┌─ Extracted records
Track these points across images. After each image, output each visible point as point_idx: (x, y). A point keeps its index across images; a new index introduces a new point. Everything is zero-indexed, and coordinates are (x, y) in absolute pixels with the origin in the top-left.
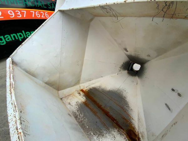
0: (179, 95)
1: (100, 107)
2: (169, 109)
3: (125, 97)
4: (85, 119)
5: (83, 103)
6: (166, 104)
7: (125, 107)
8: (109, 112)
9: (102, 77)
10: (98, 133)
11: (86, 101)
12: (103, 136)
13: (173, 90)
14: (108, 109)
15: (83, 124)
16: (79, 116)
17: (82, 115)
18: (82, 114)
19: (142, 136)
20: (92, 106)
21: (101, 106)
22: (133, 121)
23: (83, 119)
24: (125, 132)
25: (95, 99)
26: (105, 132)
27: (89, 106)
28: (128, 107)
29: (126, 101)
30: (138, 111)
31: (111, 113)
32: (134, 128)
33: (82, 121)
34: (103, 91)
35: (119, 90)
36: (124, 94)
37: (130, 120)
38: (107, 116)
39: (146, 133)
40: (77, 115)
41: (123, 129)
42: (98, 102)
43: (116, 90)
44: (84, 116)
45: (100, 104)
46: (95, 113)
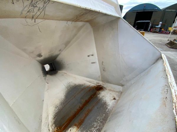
0: (92, 55)
1: (81, 109)
2: (94, 63)
3: (75, 85)
4: (98, 120)
5: (78, 128)
6: (92, 63)
7: (82, 87)
8: (86, 100)
9: (43, 100)
10: (105, 106)
11: (76, 125)
12: (105, 102)
13: (89, 56)
14: (83, 101)
15: (103, 119)
16: (97, 127)
17: (95, 123)
18: (94, 125)
19: (98, 84)
20: (81, 116)
21: (80, 107)
22: (91, 86)
23: (99, 122)
24: (98, 92)
25: (71, 114)
26: (103, 101)
27: (82, 119)
28: (82, 85)
29: (78, 85)
30: (86, 81)
31: (87, 98)
32: (94, 87)
33: (101, 122)
34: (64, 103)
35: (67, 87)
36: (72, 84)
37: (90, 87)
38: (89, 101)
39: (97, 81)
40: (96, 130)
41: (96, 92)
42: (76, 110)
43: (67, 89)
44: (96, 122)
45: (78, 108)
46: (90, 111)
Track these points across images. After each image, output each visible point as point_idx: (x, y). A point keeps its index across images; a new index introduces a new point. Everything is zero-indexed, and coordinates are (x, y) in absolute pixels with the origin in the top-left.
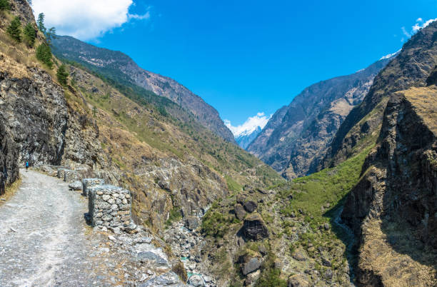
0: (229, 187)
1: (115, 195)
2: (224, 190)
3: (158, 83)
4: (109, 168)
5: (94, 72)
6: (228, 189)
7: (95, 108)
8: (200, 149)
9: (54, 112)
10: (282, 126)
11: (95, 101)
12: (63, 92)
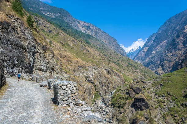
0: (125, 80)
1: (69, 85)
2: (122, 82)
3: (84, 26)
4: (61, 73)
5: (49, 21)
6: (124, 81)
7: (51, 41)
8: (108, 60)
9: (27, 43)
10: (153, 45)
11: (50, 37)
12: (31, 32)
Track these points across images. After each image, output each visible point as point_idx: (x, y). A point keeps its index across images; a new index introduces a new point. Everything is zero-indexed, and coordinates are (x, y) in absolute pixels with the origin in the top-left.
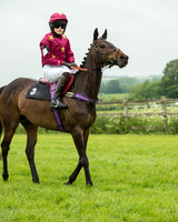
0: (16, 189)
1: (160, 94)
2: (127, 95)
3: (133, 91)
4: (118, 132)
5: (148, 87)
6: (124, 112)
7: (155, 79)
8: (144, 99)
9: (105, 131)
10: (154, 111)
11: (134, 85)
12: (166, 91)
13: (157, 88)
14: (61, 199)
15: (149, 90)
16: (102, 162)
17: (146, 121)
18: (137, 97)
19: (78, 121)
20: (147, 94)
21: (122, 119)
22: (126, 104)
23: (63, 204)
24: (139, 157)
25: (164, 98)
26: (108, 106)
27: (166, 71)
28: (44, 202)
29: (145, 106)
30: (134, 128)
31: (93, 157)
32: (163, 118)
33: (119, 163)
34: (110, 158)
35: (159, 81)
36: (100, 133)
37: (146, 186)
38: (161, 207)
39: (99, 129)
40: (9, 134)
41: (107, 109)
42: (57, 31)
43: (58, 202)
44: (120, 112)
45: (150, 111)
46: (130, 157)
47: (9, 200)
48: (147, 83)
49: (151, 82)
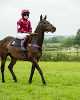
0: (10, 86)
1: (75, 43)
2: (60, 44)
3: (63, 42)
4: (56, 61)
5: (70, 40)
6: (59, 52)
7: (73, 37)
8: (68, 45)
9: (50, 60)
10: (72, 51)
11: (63, 40)
12: (78, 42)
13: (73, 41)
14: (31, 91)
15: (70, 42)
16: (49, 74)
17: (69, 56)
18: (65, 44)
19: (34, 56)
20: (69, 43)
21: (58, 54)
22: (60, 48)
23: (31, 93)
24: (65, 72)
25: (77, 45)
26: (52, 49)
27: (78, 33)
28: (23, 92)
29: (68, 49)
30: (63, 59)
31: (45, 72)
32: (76, 54)
33: (57, 74)
34: (52, 72)
35: (75, 37)
36: (48, 61)
37: (69, 85)
38: (76, 94)
39: (48, 59)
40: (3, 62)
41: (51, 50)
42: (25, 17)
43: (29, 92)
44: (57, 51)
45: (71, 51)
46: (62, 72)
47: (7, 91)
48: (69, 38)
49: (71, 38)
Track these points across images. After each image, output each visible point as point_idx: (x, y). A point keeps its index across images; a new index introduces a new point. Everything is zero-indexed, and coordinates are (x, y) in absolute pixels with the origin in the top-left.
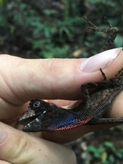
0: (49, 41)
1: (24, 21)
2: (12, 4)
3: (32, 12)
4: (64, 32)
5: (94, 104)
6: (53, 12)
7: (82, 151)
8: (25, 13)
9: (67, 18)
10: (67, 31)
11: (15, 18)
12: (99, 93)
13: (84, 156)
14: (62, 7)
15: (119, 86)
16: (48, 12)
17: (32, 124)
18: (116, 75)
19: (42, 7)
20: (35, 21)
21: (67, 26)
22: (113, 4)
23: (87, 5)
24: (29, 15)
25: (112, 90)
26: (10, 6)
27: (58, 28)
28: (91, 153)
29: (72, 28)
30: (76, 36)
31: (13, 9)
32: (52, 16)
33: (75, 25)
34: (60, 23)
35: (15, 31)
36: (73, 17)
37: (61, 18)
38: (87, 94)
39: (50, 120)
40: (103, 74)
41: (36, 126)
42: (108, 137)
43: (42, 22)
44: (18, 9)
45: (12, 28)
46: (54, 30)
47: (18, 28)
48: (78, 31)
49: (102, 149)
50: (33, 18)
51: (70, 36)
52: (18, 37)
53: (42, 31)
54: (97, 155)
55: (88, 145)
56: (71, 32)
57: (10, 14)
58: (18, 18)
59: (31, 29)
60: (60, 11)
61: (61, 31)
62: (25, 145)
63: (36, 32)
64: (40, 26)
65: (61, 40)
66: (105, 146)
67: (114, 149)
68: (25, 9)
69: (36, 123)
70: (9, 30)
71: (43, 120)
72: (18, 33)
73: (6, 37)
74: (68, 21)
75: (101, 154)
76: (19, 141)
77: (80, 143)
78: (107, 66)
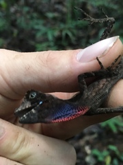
0: (52, 44)
1: (27, 24)
2: (15, 7)
3: (35, 15)
4: (67, 35)
5: (91, 94)
6: (56, 15)
7: (86, 154)
8: (28, 17)
9: (69, 21)
10: (70, 34)
11: (18, 21)
12: (96, 83)
13: (88, 159)
14: (65, 10)
15: (117, 75)
16: (50, 15)
17: (28, 116)
18: (113, 64)
19: (44, 10)
20: (37, 24)
21: (69, 29)
22: (115, 7)
23: (89, 7)
24: (32, 18)
25: (109, 79)
26: (12, 10)
27: (61, 31)
28: (95, 157)
29: (75, 31)
30: (79, 39)
31: (16, 12)
32: (55, 19)
33: (78, 28)
34: (62, 26)
35: (18, 34)
36: (76, 20)
37: (63, 21)
38: (84, 84)
39: (46, 110)
40: (100, 63)
41: (32, 117)
42: (111, 140)
43: (45, 25)
44: (21, 12)
45: (16, 32)
46: (57, 33)
47: (21, 31)
48: (81, 34)
49: (105, 153)
50: (36, 21)
51: (73, 39)
52: (21, 41)
53: (45, 34)
54: (101, 159)
55: (92, 148)
56: (73, 35)
57: (13, 18)
58: (21, 21)
59: (33, 32)
60: (63, 14)
61: (64, 34)
62: (24, 140)
63: (39, 35)
64: (43, 29)
65: (64, 43)
66: (109, 150)
67: (118, 153)
68: (28, 13)
69: (32, 114)
70: (12, 33)
71: (39, 111)
72: (21, 36)
73: (9, 41)
74: (71, 24)
75: (105, 157)
76: (17, 136)
77: (84, 147)
78: (103, 54)
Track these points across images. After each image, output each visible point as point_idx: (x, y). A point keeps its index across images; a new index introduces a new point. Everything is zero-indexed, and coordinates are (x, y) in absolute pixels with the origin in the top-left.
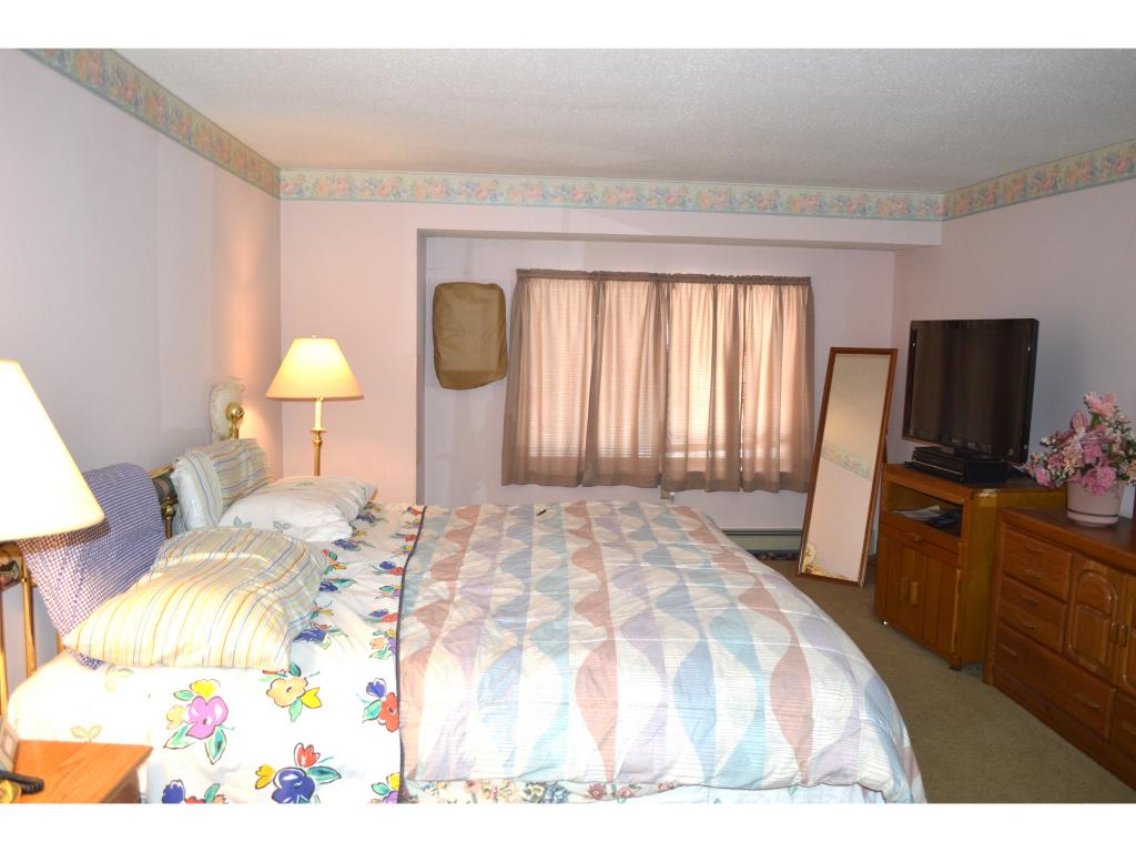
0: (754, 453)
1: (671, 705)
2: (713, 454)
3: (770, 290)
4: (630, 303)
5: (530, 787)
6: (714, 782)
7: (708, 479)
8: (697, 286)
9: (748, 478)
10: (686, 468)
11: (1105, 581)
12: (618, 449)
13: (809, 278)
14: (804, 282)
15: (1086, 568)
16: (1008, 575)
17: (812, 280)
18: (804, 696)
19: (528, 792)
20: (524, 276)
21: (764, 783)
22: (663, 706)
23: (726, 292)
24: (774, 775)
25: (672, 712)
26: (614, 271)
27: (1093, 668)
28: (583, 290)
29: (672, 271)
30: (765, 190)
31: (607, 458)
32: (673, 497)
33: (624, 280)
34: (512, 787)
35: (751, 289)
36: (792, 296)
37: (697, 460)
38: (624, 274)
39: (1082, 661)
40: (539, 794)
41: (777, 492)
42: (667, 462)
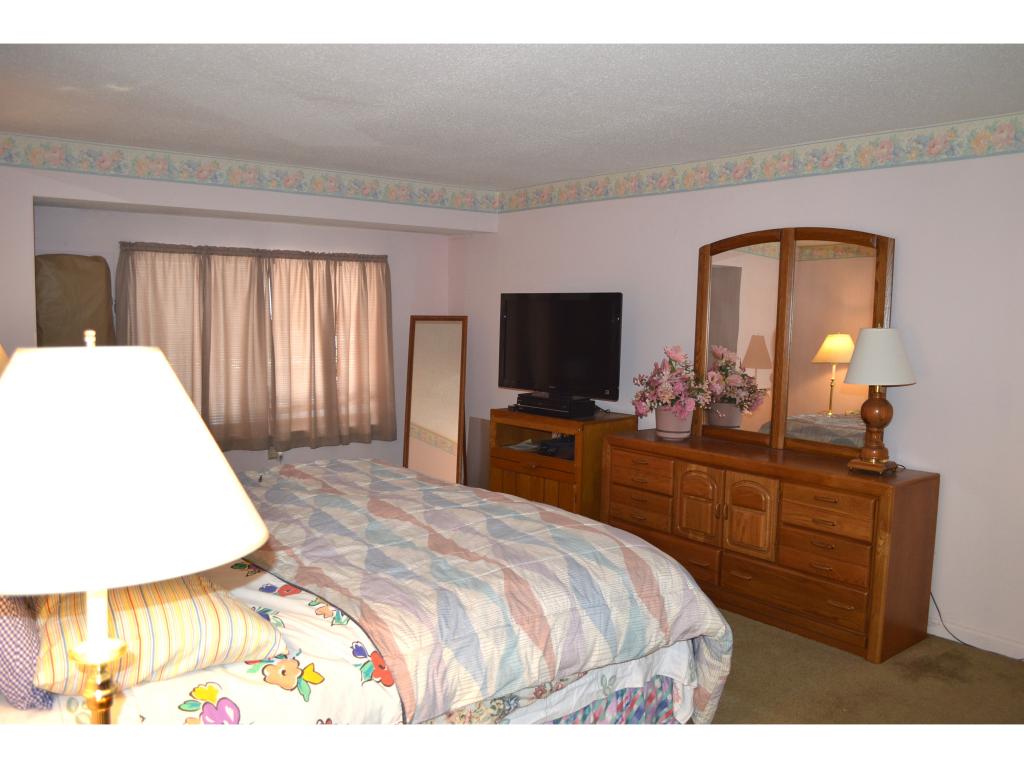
0: (348, 410)
1: (578, 607)
2: (315, 413)
3: (355, 266)
4: (234, 276)
5: (494, 704)
6: (617, 660)
7: (313, 437)
8: (294, 261)
9: (345, 433)
10: (290, 428)
11: (705, 476)
12: (227, 416)
13: (386, 257)
14: (382, 260)
15: (688, 469)
16: (616, 484)
17: (389, 259)
18: (652, 582)
19: (494, 708)
20: (128, 249)
21: (646, 651)
22: (573, 610)
23: (320, 267)
24: (651, 644)
25: (583, 613)
26: (218, 246)
27: (701, 539)
28: (189, 264)
29: (272, 248)
30: (367, 179)
31: (219, 426)
32: (281, 457)
33: (228, 255)
34: (483, 707)
35: (340, 265)
36: (373, 270)
37: (299, 421)
38: (228, 249)
39: (691, 535)
40: (502, 707)
41: (370, 442)
42: (275, 423)
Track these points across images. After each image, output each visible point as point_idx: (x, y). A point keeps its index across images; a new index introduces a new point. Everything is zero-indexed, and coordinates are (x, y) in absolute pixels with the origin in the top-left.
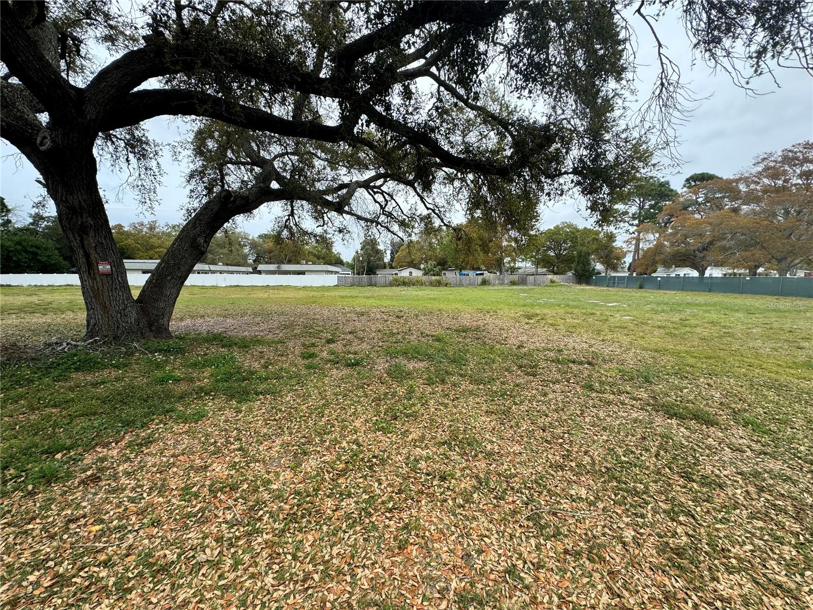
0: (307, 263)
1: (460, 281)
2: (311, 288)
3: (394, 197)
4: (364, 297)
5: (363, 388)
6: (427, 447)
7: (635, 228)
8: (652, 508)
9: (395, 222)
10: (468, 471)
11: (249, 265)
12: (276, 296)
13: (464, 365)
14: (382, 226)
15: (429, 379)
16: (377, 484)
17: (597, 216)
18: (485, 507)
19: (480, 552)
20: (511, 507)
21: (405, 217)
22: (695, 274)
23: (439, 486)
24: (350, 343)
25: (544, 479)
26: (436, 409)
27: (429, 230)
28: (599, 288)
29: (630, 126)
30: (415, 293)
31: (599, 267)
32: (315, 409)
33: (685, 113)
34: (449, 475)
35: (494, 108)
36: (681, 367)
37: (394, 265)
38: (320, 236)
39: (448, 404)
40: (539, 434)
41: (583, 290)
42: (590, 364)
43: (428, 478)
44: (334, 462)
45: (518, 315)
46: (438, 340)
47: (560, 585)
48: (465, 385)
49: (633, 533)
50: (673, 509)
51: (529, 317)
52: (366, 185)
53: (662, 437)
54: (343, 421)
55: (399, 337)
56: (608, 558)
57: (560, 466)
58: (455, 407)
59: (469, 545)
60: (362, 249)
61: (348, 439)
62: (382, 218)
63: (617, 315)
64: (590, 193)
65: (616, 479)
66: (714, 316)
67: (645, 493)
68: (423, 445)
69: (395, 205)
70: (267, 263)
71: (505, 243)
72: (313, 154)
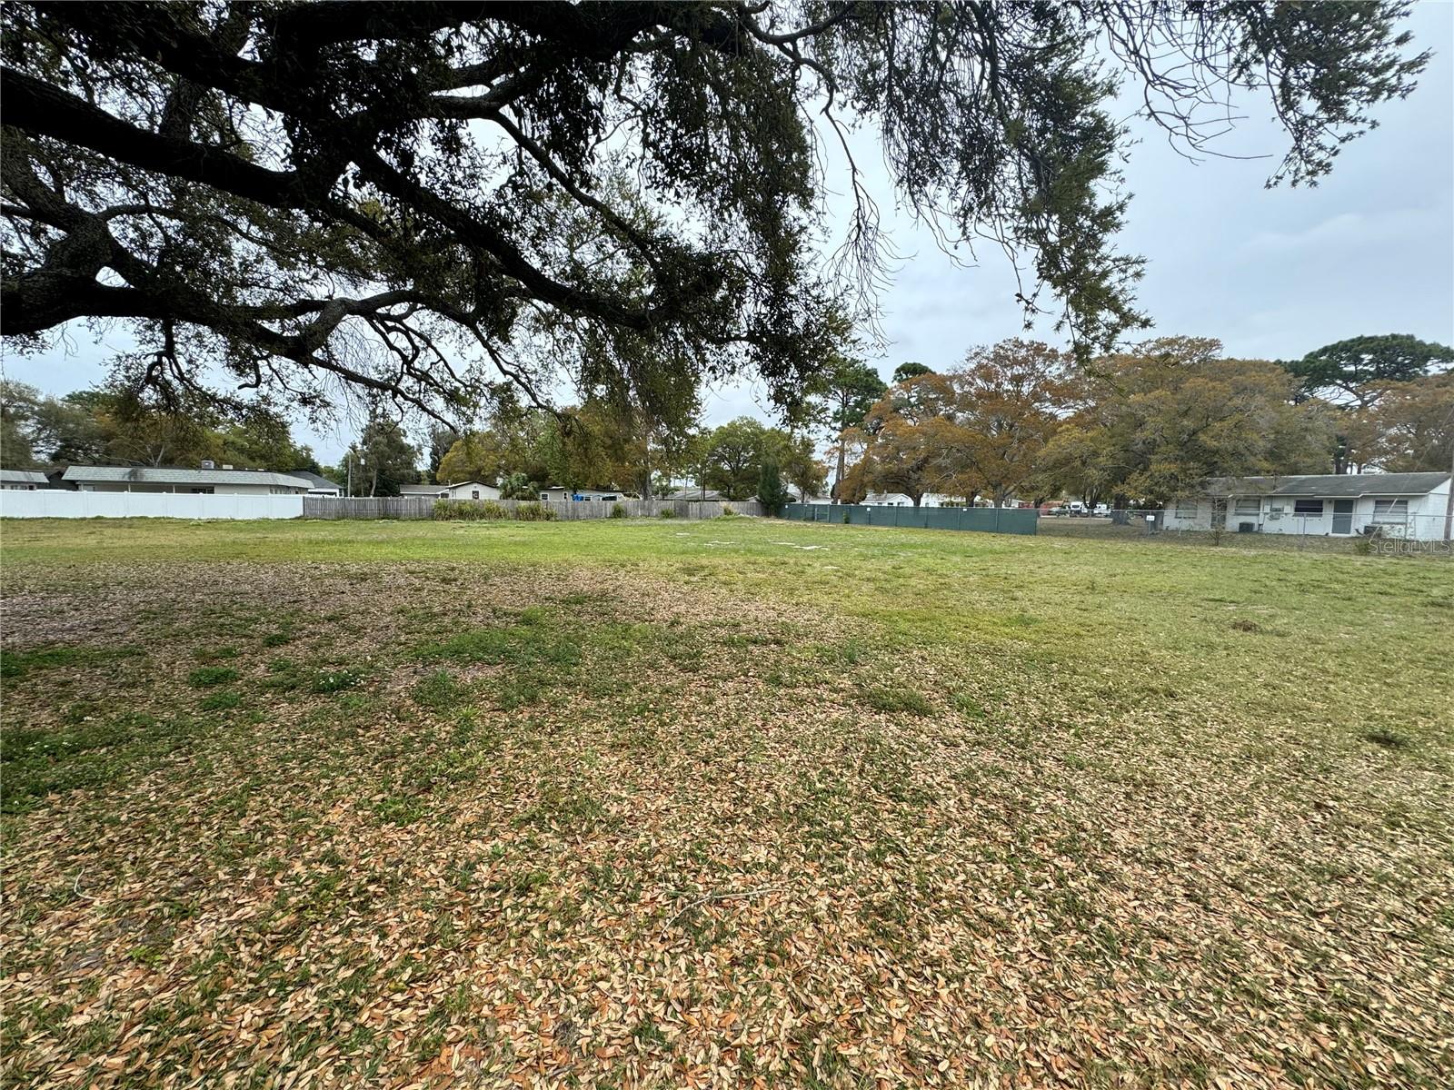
0: (218, 467)
1: (574, 510)
2: (232, 524)
3: (433, 343)
4: (370, 542)
5: (353, 735)
6: (493, 834)
7: (838, 433)
8: (853, 853)
9: (437, 392)
10: (574, 864)
11: (37, 467)
12: (125, 542)
13: (575, 665)
14: (406, 398)
15: (507, 697)
16: (375, 938)
17: (782, 412)
18: (603, 924)
19: (588, 1013)
20: (648, 910)
21: (457, 384)
22: (909, 503)
23: (515, 907)
24: (329, 641)
25: (705, 847)
26: (516, 757)
27: (508, 414)
28: (794, 523)
29: (823, 281)
30: (483, 533)
31: (793, 489)
32: (222, 802)
33: (888, 275)
34: (536, 880)
35: (623, 209)
36: (893, 635)
37: (438, 476)
38: (252, 409)
39: (540, 742)
40: (699, 770)
41: (772, 525)
42: (778, 642)
43: (494, 896)
44: (269, 916)
45: (674, 568)
46: (528, 621)
47: (722, 1024)
48: (576, 702)
49: (828, 900)
50: (878, 849)
51: (690, 572)
52: (367, 309)
53: (868, 743)
54: (297, 816)
55: (447, 620)
56: (794, 951)
57: (730, 818)
58: (554, 745)
59: (568, 1006)
60: (364, 443)
61: (308, 855)
62: (407, 382)
63: (817, 565)
64: (773, 374)
65: (808, 820)
66: (929, 562)
67: (844, 833)
68: (487, 832)
69: (435, 358)
70: (95, 463)
71: (651, 446)
72: (226, 222)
└─
Set the pictures aside and transcribe exactly the stretch of lines above, beginning with the one holding "11: (95, 101)" and ending with the one holding "5: (148, 87)".

**Reply**
11: (95, 101)
12: (63, 92)
0: (125, 80)
1: (69, 85)
2: (122, 82)
3: (84, 26)
4: (61, 73)
5: (49, 21)
6: (124, 81)
7: (51, 41)
8: (108, 60)
9: (27, 43)
10: (153, 45)
11: (50, 37)
12: (31, 32)
Track these points across images. After each image, output each visible point as point_idx: (x, y). A point keeps its index across images; a new index introduces a new point. Everything is zero-indexed, and coordinates are (x, y) in absolute pixels with the origin in the top-left.
0: (16, 189)
1: (160, 94)
2: (127, 95)
3: (133, 91)
4: (118, 132)
5: (148, 87)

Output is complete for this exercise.